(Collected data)
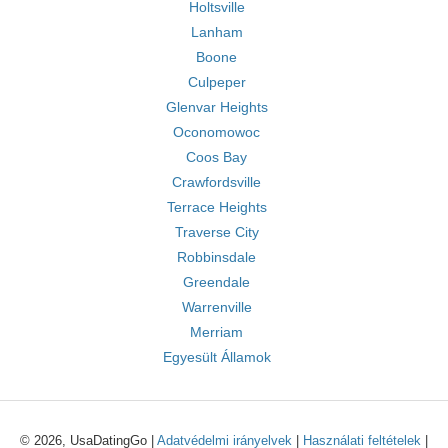
Holtsville
Lanham
Boone
Culpeper
Glenvar Heights
Oconomowoc
Coos Bay
Crawfordsville
Terrace Heights
Traverse City
Robbinsdale
Greendale
Warrenville
Merriam
Egyesült Államok
© 2026, UsaDatingGo |
Adatvédelmi irányelvek
|
Használati feltételek
|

● Your objective: Copy out the records exactly. Do not include the pictures.

● Response area:
Holtsville
Lanham
Boone
Culpeper
Glenvar Heights
Oconomowoc
Coos Bay
Crawfordsville
Terrace Heights
Traverse City
Robbinsdale
Greendale
Warrenville
Merriam
Egyesült Államok
© 2026, UsaDatingGo |
Adatvédelmi irányelvek
|
Használati feltételek
|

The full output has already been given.